**PROBLEM**
From the line with "Please work out" to the final line, print the records exactly as they are.

**THE DATA**
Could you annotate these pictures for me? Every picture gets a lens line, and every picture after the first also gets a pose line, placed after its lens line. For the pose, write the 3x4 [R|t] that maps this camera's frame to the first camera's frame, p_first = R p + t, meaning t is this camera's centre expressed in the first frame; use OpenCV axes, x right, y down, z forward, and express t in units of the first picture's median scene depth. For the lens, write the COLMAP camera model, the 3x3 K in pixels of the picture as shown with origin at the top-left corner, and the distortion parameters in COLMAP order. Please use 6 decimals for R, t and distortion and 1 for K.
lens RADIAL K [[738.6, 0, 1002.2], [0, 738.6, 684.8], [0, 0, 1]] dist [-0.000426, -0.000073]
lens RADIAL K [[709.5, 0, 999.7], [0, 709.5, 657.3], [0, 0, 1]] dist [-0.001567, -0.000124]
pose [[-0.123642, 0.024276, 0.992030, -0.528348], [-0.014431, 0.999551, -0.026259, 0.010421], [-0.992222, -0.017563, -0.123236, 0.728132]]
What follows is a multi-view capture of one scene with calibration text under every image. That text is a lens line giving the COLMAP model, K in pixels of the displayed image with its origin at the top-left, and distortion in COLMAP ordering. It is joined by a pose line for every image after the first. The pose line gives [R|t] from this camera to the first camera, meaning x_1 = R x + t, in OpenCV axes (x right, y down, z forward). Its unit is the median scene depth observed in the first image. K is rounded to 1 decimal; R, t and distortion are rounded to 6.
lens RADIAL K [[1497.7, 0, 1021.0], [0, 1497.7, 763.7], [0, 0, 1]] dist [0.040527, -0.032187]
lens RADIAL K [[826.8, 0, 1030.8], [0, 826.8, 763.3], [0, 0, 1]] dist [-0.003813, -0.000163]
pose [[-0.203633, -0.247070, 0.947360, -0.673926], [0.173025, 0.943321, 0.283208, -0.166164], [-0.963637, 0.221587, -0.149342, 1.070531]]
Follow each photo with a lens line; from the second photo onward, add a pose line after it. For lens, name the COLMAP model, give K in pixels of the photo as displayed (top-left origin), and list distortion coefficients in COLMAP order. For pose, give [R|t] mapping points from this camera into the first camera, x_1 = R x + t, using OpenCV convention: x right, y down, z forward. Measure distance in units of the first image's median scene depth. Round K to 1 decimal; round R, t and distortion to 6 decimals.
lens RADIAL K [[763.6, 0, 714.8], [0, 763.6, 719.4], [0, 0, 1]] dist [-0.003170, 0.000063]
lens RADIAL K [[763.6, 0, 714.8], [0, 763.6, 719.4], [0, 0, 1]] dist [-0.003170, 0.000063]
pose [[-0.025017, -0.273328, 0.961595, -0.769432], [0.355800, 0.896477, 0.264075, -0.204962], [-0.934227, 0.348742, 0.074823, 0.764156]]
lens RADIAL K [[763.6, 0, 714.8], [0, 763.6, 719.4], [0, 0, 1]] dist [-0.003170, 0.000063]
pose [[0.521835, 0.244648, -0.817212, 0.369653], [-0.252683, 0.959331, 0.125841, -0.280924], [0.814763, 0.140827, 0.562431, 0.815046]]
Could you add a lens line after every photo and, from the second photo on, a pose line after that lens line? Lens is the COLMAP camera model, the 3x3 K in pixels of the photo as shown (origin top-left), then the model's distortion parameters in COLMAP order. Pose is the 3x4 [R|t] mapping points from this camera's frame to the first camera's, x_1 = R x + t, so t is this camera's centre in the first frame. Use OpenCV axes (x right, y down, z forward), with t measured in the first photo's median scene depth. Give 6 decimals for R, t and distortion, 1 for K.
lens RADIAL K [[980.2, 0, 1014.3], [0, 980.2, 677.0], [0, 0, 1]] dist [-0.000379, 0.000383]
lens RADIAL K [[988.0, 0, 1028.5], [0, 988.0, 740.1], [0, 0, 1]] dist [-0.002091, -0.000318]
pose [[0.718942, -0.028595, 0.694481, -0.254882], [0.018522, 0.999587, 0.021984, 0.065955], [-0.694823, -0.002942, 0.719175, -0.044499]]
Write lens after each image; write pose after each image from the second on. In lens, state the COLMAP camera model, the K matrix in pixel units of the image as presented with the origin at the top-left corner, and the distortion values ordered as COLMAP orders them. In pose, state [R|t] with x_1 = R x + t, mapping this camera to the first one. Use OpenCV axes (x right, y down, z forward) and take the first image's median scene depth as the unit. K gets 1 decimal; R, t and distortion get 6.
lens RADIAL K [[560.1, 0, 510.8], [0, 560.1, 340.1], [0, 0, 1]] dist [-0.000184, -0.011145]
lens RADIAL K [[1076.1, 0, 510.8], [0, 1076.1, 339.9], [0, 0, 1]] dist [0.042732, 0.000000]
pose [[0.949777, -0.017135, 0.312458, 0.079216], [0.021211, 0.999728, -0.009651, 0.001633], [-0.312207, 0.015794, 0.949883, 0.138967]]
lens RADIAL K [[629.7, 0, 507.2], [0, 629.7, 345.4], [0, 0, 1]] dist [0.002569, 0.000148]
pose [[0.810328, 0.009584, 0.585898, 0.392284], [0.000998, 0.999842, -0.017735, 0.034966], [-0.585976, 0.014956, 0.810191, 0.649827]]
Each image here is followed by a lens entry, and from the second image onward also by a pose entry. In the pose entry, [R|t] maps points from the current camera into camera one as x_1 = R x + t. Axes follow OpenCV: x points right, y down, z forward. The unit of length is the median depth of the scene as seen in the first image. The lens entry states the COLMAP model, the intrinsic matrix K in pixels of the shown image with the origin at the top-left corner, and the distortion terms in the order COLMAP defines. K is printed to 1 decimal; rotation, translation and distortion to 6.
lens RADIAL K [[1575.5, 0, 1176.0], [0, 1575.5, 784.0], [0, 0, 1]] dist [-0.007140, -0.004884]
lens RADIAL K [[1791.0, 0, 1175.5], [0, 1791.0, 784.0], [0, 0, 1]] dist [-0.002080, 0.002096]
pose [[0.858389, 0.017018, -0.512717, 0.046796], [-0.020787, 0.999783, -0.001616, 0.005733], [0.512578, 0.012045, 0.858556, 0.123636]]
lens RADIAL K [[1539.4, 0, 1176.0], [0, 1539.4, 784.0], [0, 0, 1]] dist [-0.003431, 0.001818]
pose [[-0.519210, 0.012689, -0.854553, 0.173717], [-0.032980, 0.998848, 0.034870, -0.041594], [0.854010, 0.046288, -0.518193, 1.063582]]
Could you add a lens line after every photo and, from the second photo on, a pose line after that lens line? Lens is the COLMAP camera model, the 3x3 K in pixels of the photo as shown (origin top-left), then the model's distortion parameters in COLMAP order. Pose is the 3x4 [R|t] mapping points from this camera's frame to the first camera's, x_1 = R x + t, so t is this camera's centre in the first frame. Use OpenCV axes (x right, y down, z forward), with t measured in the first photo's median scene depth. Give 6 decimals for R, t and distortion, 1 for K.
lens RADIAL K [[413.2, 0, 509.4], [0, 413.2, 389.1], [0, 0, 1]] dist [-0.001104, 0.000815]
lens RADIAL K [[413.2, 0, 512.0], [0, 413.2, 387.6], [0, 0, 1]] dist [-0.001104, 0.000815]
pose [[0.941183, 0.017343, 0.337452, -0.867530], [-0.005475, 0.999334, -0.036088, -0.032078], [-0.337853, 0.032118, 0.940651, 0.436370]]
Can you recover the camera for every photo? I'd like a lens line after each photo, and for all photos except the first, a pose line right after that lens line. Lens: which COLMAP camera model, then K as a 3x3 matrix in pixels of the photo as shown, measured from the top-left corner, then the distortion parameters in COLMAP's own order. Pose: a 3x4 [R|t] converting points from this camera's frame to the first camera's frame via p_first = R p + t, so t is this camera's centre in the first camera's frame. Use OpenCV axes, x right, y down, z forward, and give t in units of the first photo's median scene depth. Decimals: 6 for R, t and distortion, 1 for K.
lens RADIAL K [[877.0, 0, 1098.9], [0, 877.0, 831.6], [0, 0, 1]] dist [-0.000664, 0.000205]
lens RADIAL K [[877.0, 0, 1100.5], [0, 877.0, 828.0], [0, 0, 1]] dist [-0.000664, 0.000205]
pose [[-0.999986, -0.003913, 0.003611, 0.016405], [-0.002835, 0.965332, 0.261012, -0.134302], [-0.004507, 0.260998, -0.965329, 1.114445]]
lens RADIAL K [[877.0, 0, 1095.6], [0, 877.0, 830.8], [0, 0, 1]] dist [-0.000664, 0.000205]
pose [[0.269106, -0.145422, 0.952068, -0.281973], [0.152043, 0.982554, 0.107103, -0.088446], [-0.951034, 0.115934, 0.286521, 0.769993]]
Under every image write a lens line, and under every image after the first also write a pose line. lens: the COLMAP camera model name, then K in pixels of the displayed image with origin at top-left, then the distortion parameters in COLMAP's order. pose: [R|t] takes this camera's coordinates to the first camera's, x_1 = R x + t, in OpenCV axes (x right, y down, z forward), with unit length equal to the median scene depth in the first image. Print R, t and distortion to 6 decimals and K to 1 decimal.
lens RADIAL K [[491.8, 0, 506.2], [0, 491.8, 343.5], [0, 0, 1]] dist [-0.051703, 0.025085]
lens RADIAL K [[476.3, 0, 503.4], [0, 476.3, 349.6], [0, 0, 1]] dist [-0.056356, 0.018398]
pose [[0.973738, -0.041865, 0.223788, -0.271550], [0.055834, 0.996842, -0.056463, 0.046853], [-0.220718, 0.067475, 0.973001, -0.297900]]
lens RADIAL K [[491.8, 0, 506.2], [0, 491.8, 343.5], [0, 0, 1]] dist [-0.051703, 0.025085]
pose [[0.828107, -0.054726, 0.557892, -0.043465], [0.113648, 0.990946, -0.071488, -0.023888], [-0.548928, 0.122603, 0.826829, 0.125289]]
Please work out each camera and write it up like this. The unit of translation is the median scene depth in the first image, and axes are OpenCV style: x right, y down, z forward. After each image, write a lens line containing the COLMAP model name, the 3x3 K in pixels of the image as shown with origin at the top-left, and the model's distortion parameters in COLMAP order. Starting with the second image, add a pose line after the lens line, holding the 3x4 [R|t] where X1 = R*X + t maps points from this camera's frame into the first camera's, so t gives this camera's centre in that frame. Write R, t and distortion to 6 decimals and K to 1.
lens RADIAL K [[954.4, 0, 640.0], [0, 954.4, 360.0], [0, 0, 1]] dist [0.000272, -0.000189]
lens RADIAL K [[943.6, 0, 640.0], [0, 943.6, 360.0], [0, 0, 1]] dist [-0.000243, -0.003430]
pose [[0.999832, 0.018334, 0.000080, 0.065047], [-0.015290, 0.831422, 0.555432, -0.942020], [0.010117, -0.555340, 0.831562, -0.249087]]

**COMPLETED EXERCISE**
Please work out each camera and write it up like this. The unit of translation is the median scene depth in the first image, and axes are OpenCV style: x right, y down, z forward. After each image, write a lens line containing the COLMAP model name, the 3x3 K in pixels of the image as shown with origin at the top-left, and the model's distortion parameters in COLMAP order. Starting with the second image, add a pose line after the lens line, holding the 3x4 [R|t] where X1 = R*X + t maps points from this camera's frame into the first camera's, so t gives this camera's centre in that frame. Write R, t and distortion to 6 decimals and K to 1.
lens RADIAL K [[954.4, 0, 640.0], [0, 954.4, 360.0], [0, 0, 1]] dist [0.000272, -0.000189]
lens RADIAL K [[943.6, 0, 640.0], [0, 943.6, 360.0], [0, 0, 1]] dist [-0.000243, -0.003430]
pose [[0.999832, 0.018334, 0.000080, 0.065047], [-0.015290, 0.831422, 0.555432, -0.942020], [0.010117, -0.555340, 0.831562, -0.249087]]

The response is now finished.